La promotion du général Petraeus, un homme qui connaît bien la valeur de la pensée stratégique française dans la guerre contre-insurrectionnelle, peut être une bonne occasion d’établir avec notre allié historique un dialogue constructif et enrichissant sur l’avenir de cette guerre.
- L’Afghanisation, oui mais laquelle ?
On peut comprendre les efforts de la Coalition, et particulièrement des Français, dans ce domaine : former au plus vite une ANA et une police afghane efficace pour pallier à notre manque d’effectifs et leur faire mener leur propre lutte. Pourtant, et malgré tous les efforts de nos « mentors », le résultat est au mieux médiocre. Les plus optimistes disent qu’il reste un long chemin à parcourir…
Et si, en fait, nous prenions le problème à l’envers ? Et si, au lieu de dépenser des sommes astronomiques et une énergie folle à vouloir transformer les afghans en une armée à l’occidentale qu’ils ne seront probablement jamais, nous reconsidérions nos priorités ? A savoir : aider tout d’abord la population à augmenter son niveau de vie au lieu de vouloir à toutes forces leur distribuer des armes et les faire défiler au pas ?
Nous devons peut-être en revenir aux fondamentaux de la « petite guerre » : sortir des bunkers, vivre dans les villages, réparer les routes, construire des écoles, assurer la sécurité des afghans, et pas seulement la nôtre.
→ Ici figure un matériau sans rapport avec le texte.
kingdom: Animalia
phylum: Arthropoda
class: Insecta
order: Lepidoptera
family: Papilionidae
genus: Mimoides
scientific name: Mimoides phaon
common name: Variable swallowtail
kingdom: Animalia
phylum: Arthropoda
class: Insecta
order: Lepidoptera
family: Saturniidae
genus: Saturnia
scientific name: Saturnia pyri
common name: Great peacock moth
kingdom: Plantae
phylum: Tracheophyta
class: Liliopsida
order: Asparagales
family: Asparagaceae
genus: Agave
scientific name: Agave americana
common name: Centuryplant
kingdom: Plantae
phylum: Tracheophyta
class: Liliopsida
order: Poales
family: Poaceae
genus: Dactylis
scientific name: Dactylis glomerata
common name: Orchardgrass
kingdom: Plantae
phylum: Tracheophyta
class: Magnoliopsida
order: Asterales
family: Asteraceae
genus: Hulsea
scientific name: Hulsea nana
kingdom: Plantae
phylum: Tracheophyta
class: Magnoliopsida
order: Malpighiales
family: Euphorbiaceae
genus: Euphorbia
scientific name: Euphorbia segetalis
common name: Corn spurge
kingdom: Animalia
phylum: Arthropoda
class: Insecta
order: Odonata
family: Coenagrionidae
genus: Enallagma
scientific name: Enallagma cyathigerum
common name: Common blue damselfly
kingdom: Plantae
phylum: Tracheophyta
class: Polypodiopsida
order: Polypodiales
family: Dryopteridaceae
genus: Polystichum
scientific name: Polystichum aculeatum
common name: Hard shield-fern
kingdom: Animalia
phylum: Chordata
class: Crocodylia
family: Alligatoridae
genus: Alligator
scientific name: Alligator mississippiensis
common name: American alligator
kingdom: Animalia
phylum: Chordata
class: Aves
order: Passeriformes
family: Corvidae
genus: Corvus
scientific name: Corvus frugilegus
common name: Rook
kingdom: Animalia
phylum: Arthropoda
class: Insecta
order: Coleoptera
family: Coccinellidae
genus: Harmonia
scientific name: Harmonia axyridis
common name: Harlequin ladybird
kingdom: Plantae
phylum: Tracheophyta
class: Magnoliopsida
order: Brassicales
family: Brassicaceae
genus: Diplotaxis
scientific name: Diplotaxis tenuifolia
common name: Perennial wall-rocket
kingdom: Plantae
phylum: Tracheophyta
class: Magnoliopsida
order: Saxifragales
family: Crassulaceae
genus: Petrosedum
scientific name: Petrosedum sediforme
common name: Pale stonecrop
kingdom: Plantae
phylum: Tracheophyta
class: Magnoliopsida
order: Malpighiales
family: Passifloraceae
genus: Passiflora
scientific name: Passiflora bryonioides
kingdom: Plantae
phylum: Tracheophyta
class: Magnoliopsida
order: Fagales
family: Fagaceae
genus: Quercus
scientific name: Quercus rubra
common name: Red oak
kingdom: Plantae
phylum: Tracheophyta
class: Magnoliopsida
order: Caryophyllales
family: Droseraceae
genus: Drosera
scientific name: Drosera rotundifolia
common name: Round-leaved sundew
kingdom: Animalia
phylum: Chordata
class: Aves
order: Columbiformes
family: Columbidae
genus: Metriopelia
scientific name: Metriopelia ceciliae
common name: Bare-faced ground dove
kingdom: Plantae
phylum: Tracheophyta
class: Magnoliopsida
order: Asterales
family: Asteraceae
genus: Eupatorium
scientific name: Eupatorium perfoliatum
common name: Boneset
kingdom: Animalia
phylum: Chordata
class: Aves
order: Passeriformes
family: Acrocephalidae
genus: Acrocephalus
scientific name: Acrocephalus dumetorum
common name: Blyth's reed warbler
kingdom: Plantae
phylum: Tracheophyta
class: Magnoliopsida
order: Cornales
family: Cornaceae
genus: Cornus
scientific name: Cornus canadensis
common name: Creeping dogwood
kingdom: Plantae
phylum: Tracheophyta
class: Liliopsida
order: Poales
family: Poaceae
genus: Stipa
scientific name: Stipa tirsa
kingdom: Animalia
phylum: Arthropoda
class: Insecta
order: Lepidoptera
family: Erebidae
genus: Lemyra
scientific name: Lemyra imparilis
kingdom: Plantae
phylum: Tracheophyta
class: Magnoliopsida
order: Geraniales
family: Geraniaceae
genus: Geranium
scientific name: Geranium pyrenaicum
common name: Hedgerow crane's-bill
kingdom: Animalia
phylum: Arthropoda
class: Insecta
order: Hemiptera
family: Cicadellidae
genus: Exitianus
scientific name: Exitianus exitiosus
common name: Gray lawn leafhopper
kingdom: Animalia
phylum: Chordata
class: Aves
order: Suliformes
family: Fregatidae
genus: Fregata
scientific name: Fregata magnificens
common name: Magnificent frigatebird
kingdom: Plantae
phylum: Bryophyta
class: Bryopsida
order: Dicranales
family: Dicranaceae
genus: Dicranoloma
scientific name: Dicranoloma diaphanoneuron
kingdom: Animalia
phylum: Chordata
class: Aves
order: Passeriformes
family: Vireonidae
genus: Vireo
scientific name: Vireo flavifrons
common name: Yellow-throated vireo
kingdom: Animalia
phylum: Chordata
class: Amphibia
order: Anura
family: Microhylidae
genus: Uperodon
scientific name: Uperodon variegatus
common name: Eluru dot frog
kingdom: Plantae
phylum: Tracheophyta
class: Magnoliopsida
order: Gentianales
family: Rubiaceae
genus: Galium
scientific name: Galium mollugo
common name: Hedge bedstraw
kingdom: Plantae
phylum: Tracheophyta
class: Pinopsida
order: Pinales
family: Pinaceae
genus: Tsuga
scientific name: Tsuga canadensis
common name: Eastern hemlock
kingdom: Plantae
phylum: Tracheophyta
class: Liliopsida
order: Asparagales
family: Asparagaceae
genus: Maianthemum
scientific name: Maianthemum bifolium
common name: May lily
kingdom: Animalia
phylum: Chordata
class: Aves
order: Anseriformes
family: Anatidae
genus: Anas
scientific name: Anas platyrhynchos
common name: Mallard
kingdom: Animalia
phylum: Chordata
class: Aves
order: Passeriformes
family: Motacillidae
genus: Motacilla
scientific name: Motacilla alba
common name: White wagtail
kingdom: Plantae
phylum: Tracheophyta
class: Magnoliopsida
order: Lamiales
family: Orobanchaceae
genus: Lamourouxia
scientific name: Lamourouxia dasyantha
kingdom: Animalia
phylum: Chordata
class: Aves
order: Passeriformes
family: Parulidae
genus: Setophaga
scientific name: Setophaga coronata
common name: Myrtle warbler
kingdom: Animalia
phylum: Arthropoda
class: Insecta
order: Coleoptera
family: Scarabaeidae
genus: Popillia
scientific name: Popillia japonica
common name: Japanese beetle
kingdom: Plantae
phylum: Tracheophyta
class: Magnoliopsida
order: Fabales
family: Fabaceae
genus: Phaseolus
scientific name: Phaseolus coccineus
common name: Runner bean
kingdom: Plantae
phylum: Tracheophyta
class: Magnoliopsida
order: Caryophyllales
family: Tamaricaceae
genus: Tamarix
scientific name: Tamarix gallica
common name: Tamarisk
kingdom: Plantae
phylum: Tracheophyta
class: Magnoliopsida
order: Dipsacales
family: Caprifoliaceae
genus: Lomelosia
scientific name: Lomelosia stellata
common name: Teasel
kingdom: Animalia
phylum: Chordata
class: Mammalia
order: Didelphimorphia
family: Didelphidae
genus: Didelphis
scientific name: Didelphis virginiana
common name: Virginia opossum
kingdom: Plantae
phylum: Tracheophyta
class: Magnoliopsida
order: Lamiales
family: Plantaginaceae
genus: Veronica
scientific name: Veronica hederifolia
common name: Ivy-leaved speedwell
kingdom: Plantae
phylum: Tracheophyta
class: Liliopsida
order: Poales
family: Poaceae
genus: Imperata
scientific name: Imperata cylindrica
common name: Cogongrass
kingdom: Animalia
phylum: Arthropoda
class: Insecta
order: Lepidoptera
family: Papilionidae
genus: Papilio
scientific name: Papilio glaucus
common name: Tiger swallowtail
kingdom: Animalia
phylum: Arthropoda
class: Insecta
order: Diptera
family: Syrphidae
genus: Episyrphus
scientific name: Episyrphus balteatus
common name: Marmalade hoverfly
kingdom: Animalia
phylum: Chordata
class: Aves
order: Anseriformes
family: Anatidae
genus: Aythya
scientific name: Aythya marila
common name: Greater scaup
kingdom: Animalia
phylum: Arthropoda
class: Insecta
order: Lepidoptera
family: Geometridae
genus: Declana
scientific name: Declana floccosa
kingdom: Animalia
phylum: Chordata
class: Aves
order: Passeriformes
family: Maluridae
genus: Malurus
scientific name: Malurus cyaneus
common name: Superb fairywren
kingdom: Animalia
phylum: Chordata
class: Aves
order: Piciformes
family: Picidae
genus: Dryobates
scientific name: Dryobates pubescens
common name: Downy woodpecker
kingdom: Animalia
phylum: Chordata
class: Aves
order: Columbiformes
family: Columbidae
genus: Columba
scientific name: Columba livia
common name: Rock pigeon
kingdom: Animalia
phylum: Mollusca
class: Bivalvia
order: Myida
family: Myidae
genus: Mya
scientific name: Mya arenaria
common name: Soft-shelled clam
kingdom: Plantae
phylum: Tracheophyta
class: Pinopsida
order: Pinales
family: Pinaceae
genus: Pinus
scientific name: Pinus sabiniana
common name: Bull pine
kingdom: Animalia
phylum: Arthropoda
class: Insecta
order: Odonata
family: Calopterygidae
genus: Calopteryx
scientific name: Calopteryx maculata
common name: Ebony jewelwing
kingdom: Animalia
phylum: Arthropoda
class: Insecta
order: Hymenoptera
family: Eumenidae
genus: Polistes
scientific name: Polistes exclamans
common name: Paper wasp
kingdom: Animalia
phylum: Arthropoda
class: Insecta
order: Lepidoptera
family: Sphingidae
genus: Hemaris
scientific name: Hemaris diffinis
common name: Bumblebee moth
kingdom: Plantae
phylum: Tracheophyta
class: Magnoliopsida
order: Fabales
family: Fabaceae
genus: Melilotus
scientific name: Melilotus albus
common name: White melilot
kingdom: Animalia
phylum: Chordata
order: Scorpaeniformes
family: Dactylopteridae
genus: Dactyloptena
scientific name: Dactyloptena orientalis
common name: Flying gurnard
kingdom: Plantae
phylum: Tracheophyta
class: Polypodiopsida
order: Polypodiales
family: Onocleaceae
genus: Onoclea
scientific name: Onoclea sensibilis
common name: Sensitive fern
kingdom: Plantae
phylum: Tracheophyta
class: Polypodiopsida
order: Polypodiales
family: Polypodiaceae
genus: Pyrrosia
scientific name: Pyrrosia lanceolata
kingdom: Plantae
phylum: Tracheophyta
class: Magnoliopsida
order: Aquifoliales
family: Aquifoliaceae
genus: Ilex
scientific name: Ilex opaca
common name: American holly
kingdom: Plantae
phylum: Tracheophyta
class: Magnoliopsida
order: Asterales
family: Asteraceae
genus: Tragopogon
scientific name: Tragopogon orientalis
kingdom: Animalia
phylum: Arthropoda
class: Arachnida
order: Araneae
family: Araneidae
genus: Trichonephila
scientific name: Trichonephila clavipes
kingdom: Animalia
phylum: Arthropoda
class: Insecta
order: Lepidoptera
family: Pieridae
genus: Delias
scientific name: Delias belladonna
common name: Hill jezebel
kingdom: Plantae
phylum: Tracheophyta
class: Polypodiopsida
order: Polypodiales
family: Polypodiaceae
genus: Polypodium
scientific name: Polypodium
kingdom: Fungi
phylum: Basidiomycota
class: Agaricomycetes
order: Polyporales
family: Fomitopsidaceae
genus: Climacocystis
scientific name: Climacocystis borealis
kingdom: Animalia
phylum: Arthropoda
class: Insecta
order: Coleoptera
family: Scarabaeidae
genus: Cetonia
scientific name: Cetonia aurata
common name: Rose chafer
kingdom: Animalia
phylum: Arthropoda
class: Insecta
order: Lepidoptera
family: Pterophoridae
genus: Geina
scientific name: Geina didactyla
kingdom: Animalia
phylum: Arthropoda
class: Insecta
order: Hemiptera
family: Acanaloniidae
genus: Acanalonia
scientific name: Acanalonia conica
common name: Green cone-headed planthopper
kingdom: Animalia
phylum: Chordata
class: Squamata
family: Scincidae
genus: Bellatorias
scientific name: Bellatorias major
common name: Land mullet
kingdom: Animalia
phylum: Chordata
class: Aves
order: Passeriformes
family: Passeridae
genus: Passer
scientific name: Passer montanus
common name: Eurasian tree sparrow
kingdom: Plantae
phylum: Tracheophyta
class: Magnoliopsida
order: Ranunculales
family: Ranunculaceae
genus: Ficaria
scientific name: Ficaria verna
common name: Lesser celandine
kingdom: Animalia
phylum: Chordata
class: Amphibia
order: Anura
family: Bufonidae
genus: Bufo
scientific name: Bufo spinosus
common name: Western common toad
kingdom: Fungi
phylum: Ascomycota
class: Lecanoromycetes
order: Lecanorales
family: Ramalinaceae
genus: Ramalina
Le guerrier local n’est pas, ne sera jamais un soldat selon le terme que nous donnons à ce mot. En voulant faire les choses trop vite, nous finissons par mal les faire.
Là encore, et au vu des résultats obtenus en presque sept ans de guerre, il est sans doute temps de repenser nos modes d’action sur le terrain. Donnons plus de responsabilités aux afghans, oui, mais ne leur donnons pas l’impression que nous voulons simplement les mettre à notre place pour faire la guerre. Former des soldats, c’est bien, mais former des cadres civils locaux, c’est mieux. Le mentoring ne peut pas, ne doit pas être que militaire. Rappelons-nous Galula lorsqu’il disait que les actions militaires ne doivent représenter que 20% de celles des forces contre-insurrectionnelles.
Suivons-nous ces bons conseils ? Ou, pressés de partir, nous contentons-nous de former, plus ou moins efficacement, de la chair à canon pour nous remplacer dans nos fortins ?
Beaucoup de questions, donc, sans même parler du caractère culturel et ethnique bien particulier de la région, du rôle trouble du Pakistan, de la nature protéiforme de l’insurrection (parler seulement de « taliban » pour désigner l’ensemble des groupes armés ne semble plus guère avoir de sens), et j’en oublie…
Mais, encore une fois, ce n’est pas rendre service à la force de notre engagement là-bas, une volonté qui se joue autant si ce n’est plus dans nos foyers que sur le terrain, que d’éluder trop longtemps et trop souvent ces interrogations sincères.